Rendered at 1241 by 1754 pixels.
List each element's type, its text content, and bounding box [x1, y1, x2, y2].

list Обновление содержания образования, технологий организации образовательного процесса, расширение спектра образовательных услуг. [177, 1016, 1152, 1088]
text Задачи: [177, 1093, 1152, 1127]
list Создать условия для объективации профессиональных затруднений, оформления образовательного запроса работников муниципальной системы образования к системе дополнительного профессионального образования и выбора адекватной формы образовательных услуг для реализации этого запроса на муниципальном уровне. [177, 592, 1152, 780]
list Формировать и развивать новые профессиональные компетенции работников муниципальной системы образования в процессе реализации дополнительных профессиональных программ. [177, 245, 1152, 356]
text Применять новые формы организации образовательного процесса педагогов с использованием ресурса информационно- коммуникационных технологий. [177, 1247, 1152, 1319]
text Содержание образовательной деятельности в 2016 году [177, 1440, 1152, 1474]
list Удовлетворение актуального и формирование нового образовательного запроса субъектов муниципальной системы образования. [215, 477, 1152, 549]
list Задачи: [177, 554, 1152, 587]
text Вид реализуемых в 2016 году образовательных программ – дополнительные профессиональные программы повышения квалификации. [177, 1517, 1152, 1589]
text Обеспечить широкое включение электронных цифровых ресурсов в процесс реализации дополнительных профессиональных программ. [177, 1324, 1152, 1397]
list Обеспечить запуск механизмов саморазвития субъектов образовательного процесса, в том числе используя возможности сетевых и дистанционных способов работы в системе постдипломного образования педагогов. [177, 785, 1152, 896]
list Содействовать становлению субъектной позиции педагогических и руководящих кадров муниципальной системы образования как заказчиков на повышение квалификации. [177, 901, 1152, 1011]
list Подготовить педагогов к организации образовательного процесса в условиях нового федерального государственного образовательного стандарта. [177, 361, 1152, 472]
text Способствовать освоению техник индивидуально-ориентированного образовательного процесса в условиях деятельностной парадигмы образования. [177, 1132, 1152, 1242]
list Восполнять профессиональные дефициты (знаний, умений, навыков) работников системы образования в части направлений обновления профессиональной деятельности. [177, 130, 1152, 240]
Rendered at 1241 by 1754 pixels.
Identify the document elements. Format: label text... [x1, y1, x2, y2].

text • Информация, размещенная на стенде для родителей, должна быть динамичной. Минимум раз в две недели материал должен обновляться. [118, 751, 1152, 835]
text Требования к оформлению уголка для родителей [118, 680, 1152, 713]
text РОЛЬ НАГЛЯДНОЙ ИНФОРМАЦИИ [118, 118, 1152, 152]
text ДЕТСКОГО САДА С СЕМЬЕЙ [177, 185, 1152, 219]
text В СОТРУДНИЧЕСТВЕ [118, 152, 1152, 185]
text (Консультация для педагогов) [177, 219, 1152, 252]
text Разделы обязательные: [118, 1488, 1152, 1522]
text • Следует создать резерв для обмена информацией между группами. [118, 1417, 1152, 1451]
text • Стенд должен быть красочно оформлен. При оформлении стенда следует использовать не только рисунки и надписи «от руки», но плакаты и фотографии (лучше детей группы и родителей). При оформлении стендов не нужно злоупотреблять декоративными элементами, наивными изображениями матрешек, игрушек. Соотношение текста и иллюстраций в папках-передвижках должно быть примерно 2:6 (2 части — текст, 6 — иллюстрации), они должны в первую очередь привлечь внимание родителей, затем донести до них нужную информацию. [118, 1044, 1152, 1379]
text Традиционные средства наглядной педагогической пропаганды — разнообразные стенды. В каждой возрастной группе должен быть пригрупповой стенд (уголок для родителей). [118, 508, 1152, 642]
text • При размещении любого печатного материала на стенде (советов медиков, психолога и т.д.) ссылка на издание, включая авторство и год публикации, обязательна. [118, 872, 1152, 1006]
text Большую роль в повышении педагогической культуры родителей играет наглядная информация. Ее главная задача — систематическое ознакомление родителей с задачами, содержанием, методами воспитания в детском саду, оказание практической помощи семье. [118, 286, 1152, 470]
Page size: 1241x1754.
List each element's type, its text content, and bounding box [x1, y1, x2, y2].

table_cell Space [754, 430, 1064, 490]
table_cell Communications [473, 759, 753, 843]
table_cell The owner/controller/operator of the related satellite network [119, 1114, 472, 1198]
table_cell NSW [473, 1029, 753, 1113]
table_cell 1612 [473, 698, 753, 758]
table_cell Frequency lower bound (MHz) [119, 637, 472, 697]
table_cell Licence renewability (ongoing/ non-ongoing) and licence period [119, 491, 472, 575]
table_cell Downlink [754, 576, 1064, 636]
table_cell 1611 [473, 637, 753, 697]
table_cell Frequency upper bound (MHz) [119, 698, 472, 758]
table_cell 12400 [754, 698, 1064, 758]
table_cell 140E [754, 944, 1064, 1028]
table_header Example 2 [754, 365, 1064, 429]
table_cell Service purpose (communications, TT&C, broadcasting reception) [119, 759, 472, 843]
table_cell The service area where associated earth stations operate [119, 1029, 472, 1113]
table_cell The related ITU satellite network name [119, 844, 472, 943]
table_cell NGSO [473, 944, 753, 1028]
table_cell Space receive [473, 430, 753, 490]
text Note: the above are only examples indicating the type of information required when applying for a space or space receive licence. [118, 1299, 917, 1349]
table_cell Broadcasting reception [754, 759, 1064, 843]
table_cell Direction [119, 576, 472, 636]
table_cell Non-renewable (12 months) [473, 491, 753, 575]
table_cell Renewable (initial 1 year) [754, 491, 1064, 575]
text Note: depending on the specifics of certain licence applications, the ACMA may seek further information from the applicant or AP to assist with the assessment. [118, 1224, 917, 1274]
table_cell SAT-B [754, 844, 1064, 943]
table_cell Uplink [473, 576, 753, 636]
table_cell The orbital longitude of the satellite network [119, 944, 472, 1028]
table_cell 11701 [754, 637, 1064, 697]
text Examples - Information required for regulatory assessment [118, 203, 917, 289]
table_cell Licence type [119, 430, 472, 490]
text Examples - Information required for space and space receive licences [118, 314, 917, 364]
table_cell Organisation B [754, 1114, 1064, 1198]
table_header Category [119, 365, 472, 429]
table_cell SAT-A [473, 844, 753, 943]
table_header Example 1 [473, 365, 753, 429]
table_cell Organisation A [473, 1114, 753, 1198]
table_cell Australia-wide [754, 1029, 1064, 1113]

-.-.-

EXERCISE →
Everything in the records is to be copied exactly.

SOLUTION FOR THIS PROBLEM →
Rendered at 1241 by 1754 pixels.
List each element's type, its text content, and bounding box [x1, y1, x2, y2].

list Обновление содержания образования, технологий организации образовательного процесса, расширение спектра образовательных услуг. [177, 1016, 1152, 1088]
text Задачи: [177, 1093, 1152, 1127]
list Создать условия для объективации профессиональных затруднений, оформления образовательного запроса работников муниципальной системы образования к системе дополнительного профессионального образования и выбора адекватной формы образовательных услуг для реализации этого запроса на муниципальном уровне. [177, 592, 1152, 780]
list Формировать и развивать новые профессиональные компетенции работников муниципальной системы образования в процессе реализации дополнительных профессиональных программ. [177, 245, 1152, 356]
text Применять новые формы организации образовательного процесса педагогов с использованием ресурса информационно- коммуникационных технологий. [177, 1247, 1152, 1319]
text Содержание образовательной деятельности в 2016 году [177, 1440, 1152, 1474]
list Удовлетворение актуального и формирование нового образовательного запроса субъектов муниципальной системы образования. [215, 477, 1152, 549]
list Задачи: [177, 554, 1152, 587]
text Вид реализуемых в 2016 году образовательных программ – дополнительные профессиональные программы повышения квалификации. [177, 1517, 1152, 1589]
text Обеспечить широкое включение электронных цифровых ресурсов в процесс реализации дополнительных профессиональных программ. [177, 1324, 1152, 1397]
list Обеспечить запуск механизмов саморазвития субъектов образовательного процесса, в том числе используя возможности сетевых и дистанционных способов работы в системе постдипломного образования педагогов. [177, 785, 1152, 896]
list Содействовать становлению субъектной позиции педагогических и руководящих кадров муниципальной системы образования как заказчиков на повышение квалификации. [177, 901, 1152, 1011]
list Подготовить педагогов к организации образовательного процесса в условиях нового федерального государственного образовательного стандарта. [177, 361, 1152, 472]
text Способствовать освоению техник индивидуально-ориентированного образовательного процесса в условиях деятельностной парадигмы образования. [177, 1132, 1152, 1242]
list Восполнять профессиональные дефициты (знаний, умений, навыков) работников системы образования в части направлений обновления профессиональной деятельности. [177, 130, 1152, 240]
Rendered at 1241 by 1754 pixels.
Identify the document elements. Format: label text... [x1, y1, x2, y2].

text • Информация, размещенная на стенде для родителей, должна быть динамичной. Минимум раз в две недели материал должен обновляться. [118, 751, 1152, 835]
text Требования к оформлению уголка для родителей [118, 680, 1152, 713]
text РОЛЬ НАГЛЯДНОЙ ИНФОРМАЦИИ [118, 118, 1152, 152]
text ДЕТСКОГО САДА С СЕМЬЕЙ [177, 185, 1152, 219]
text В СОТРУДНИЧЕСТВЕ [118, 152, 1152, 185]
text (Консультация для педагогов) [177, 219, 1152, 252]
text Разделы обязательные: [118, 1488, 1152, 1522]
text • Следует создать резерв для обмена информацией между группами. [118, 1417, 1152, 1451]
text • Стенд должен быть красочно оформлен. При оформлении стенда следует использовать не только рисунки и надписи «от руки», но плакаты и фотографии (лучше детей группы и родителей). При оформлении стендов не нужно злоупотреблять декоративными элементами, наивными изображениями матрешек, игрушек. Соотношение текста и иллюстраций в папках-передвижках должно быть примерно 2:6 (2 части — текст, 6 — иллюстрации), они должны в первую очередь привлечь внимание родителей, затем донести до них нужную информацию. [118, 1044, 1152, 1379]
text Традиционные средства наглядной педагогической пропаганды — разнообразные стенды. В каждой возрастной группе должен быть пригрупповой стенд (уголок для родителей). [118, 508, 1152, 642]
text • При размещении любого печатного материала на стенде (советов медиков, психолога и т.д.) ссылка на издание, включая авторство и год публикации, обязательна. [118, 872, 1152, 1006]
text Большую роль в повышении педагогической культуры родителей играет наглядная информация. Ее главная задача — систематическое ознакомление родителей с задачами, содержанием, методами воспитания в детском саду, оказание практической помощи семье. [118, 286, 1152, 470]
Page size: 1241x1754.
List each element's type, its text content, and bounding box [x1, y1, x2, y2].

table_cell Space [754, 430, 1064, 490]
table_cell Communications [473, 759, 753, 843]
table_cell The owner/controller/operator of the related satellite network [119, 1114, 472, 1198]
table_cell NSW [473, 1029, 753, 1113]
table_cell 1612 [473, 698, 753, 758]
table_cell Frequency lower bound (MHz) [119, 637, 472, 697]
table_cell Licence renewability (ongoing/ non-ongoing) and licence period [119, 491, 472, 575]
table_cell Downlink [754, 576, 1064, 636]
table_cell 1611 [473, 637, 753, 697]
table_cell Frequency upper bound (MHz) [119, 698, 472, 758]
table_cell 12400 [754, 698, 1064, 758]
table_cell 140E [754, 944, 1064, 1028]
table_header Example 2 [754, 365, 1064, 429]
table_cell Service purpose (communications, TT&C, broadcasting reception) [119, 759, 472, 843]
table_cell The service area where associated earth stations operate [119, 1029, 472, 1113]
table_cell The related ITU satellite network name [119, 844, 472, 943]
table_cell NGSO [473, 944, 753, 1028]
table_cell Space receive [473, 430, 753, 490]
text Note: the above are only examples indicating the type of information required when applying for a space or space receive licence. [118, 1299, 917, 1349]
table_cell Broadcasting reception [754, 759, 1064, 843]
table_cell Direction [119, 576, 472, 636]
table_cell Non-renewable (12 months) [473, 491, 753, 575]
table_cell Renewable (initial 1 year) [754, 491, 1064, 575]
text Note: depending on the specifics of certain licence applications, the ACMA may seek further information from the applicant or AP to assist with the assessment. [118, 1224, 917, 1274]
table_cell SAT-B [754, 844, 1064, 943]
table_cell Uplink [473, 576, 753, 636]
table_cell The orbital longitude of the satellite network [119, 944, 472, 1028]
table_cell 11701 [754, 637, 1064, 697]
text Examples - Information required for regulatory assessment [118, 203, 917, 289]
table_cell Licence type [119, 430, 472, 490]
text Examples - Information required for space and space receive licences [118, 314, 917, 364]
table_cell Organisation B [754, 1114, 1064, 1198]
table_header Category [119, 365, 472, 429]
table_cell SAT-A [473, 844, 753, 943]
table_header Example 1 [473, 365, 753, 429]
table_cell Organisation A [473, 1114, 753, 1198]
table_cell Australia-wide [754, 1029, 1064, 1113]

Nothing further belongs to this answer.